Work item:
Reproduce each of the following rows word for word, without changing anything.

* * * * *

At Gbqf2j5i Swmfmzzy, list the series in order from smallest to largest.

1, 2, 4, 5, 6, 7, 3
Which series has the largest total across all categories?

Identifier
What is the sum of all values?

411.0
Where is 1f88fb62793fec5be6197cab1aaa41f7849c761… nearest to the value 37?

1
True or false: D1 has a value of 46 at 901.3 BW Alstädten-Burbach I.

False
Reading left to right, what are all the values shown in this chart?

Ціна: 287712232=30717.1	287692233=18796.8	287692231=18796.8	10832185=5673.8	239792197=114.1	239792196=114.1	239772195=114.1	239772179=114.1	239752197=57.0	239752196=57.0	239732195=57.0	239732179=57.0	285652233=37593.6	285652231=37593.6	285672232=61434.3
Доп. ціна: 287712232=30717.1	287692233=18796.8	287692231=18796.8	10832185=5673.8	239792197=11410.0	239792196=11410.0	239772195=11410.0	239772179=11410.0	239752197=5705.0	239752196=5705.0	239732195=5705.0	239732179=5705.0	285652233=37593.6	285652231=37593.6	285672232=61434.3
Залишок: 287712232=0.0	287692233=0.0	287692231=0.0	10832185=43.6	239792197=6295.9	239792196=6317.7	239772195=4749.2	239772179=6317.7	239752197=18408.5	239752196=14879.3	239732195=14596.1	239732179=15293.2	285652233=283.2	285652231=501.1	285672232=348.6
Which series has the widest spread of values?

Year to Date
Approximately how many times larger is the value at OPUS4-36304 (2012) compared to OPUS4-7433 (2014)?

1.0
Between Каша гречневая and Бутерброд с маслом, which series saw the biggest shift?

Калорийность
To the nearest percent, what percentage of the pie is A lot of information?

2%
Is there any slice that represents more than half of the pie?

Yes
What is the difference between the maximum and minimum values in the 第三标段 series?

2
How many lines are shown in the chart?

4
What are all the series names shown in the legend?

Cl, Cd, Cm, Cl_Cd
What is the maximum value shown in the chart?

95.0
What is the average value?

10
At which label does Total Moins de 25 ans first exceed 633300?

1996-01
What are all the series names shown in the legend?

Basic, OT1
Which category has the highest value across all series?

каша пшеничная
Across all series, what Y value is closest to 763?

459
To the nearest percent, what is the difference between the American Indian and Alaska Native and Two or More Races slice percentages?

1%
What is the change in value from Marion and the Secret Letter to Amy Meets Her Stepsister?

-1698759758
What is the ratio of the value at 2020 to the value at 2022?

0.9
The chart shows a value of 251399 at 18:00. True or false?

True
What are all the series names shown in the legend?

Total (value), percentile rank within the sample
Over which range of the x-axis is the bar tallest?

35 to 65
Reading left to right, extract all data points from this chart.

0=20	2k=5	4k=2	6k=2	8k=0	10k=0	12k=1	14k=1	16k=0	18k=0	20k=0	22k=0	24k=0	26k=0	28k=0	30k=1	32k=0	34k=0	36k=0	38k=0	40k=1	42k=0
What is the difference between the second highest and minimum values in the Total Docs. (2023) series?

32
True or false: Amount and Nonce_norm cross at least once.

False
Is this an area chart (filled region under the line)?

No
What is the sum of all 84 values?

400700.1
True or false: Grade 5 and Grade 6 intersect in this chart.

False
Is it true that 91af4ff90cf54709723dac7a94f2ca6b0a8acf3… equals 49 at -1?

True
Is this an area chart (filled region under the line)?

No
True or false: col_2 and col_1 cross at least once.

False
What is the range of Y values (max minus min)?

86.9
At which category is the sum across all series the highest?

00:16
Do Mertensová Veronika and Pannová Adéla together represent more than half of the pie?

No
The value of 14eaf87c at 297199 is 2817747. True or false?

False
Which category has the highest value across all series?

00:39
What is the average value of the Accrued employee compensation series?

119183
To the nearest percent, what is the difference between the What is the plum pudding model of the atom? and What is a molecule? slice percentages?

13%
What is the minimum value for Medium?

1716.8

* * * * *

Output:
At Gbqf2j5i Swmfmzzy, list the series in order from smallest to largest.

1, 2, 4, 5, 6, 7, 3
Which series has the largest total across all categories?

Identifier
What is the sum of all values?

411.0
Where is 1f88fb62793fec5be6197cab1aaa41f7849c761… nearest to the value 37?

1
True or false: D1 has a value of 46 at 901.3 BW Alstädten-Burbach I.

False
Reading left to right, what are all the values shown in this chart?

Ціна: 287712232=30717.1	287692233=18796.8	287692231=18796.8	10832185=5673.8	239792197=114.1	239792196=114.1	239772195=114.1	239772179=114.1	239752197=57.0	239752196=57.0	239732195=57.0	239732179=57.0	285652233=37593.6	285652231=37593.6	285672232=61434.3
Доп. ціна: 287712232=30717.1	287692233=18796.8	287692231=18796.8	10832185=5673.8	239792197=11410.0	239792196=11410.0	239772195=11410.0	239772179=11410.0	239752197=5705.0	239752196=5705.0	239732195=5705.0	239732179=5705.0	285652233=37593.6	285652231=37593.6	285672232=61434.3
Залишок: 287712232=0.0	287692233=0.0	287692231=0.0	10832185=43.6	239792197=6295.9	239792196=6317.7	239772195=4749.2	239772179=6317.7	239752197=18408.5	239752196=14879.3	239732195=14596.1	239732179=15293.2	285652233=283.2	285652231=501.1	285672232=348.6
Which series has the widest spread of values?

Year to Date
Approximately how many times larger is the value at OPUS4-36304 (2012) compared to OPUS4-7433 (2014)?

1.0
Between Каша гречневая and Бутерброд с маслом, which series saw the biggest shift?

Калорийность
To the nearest percent, what percentage of the pie is A lot of information?

2%
Is there any slice that represents more than half of the pie?

Yes
What is the difference between the maximum and minimum values in the 第三标段 series?

2
How many lines are shown in the chart?

4
What are all the series names shown in the legend?

Cl, Cd, Cm, Cl_Cd
What is the maximum value shown in the chart?

95.0
What is the average value?

10
At which label does Total Moins de 25 ans first exceed 633300?

1996-01
What are all the series names shown in the legend?

Basic, OT1
Which category has the highest value across all series?

каша пшеничная
Across all series, what Y value is closest to 763?

459
To the nearest percent, what is the difference between the American Indian and Alaska Native and Two or More Races slice percentages?

1%
What is the change in value from Marion and the Secret Letter to Amy Meets Her Stepsister?

-1698759758
What is the ratio of the value at 2020 to the value at 2022?

0.9
The chart shows a value of 251399 at 18:00. True or false?

True
What are all the series names shown in the legend?

Total (value), percentile rank within the sample
Over which range of the x-axis is the bar tallest?

35 to 65
Reading left to right, extract all data points from this chart.

0=20	2k=5	4k=2	6k=2	8k=0	10k=0	12k=1	14k=1	16k=0	18k=0	20k=0	22k=0	24k=0	26k=0	28k=0	30k=1	32k=0	34k=0	36k=0	38k=0	40k=1	42k=0
What is the difference between the second highest and minimum values in the Total Docs. (2023) series?

32
True or false: Amount and Nonce_norm cross at least once.

False
Is this an area chart (filled region under the line)?

No
What is the sum of all 84 values?

400700.1
True or false: Grade 5 and Grade 6 intersect in this chart.

False
Is it true that 91af4ff90cf54709723dac7a94f2ca6b0a8acf3… equals 49 at -1?

True
Is this an area chart (filled region under the line)?

No
True or false: col_2 and col_1 cross at least once.

False
What is the range of Y values (max minus min)?

86.9
At which category is the sum across all series the highest?

00:16
Do Mertensová Veronika and Pannová Adéla together represent more than half of the pie?

No
The value of 14eaf87c at 297199 is 2817747. True or false?

False
Which category has the highest value across all series?

00:39
What is the average value of the Accrued employee compensation series?

119183
To the nearest percent, what is the difference between the What is the plum pudding model of the atom? and What is a molecule? slice percentages?

13%
What is the minimum value for Medium?

1716.8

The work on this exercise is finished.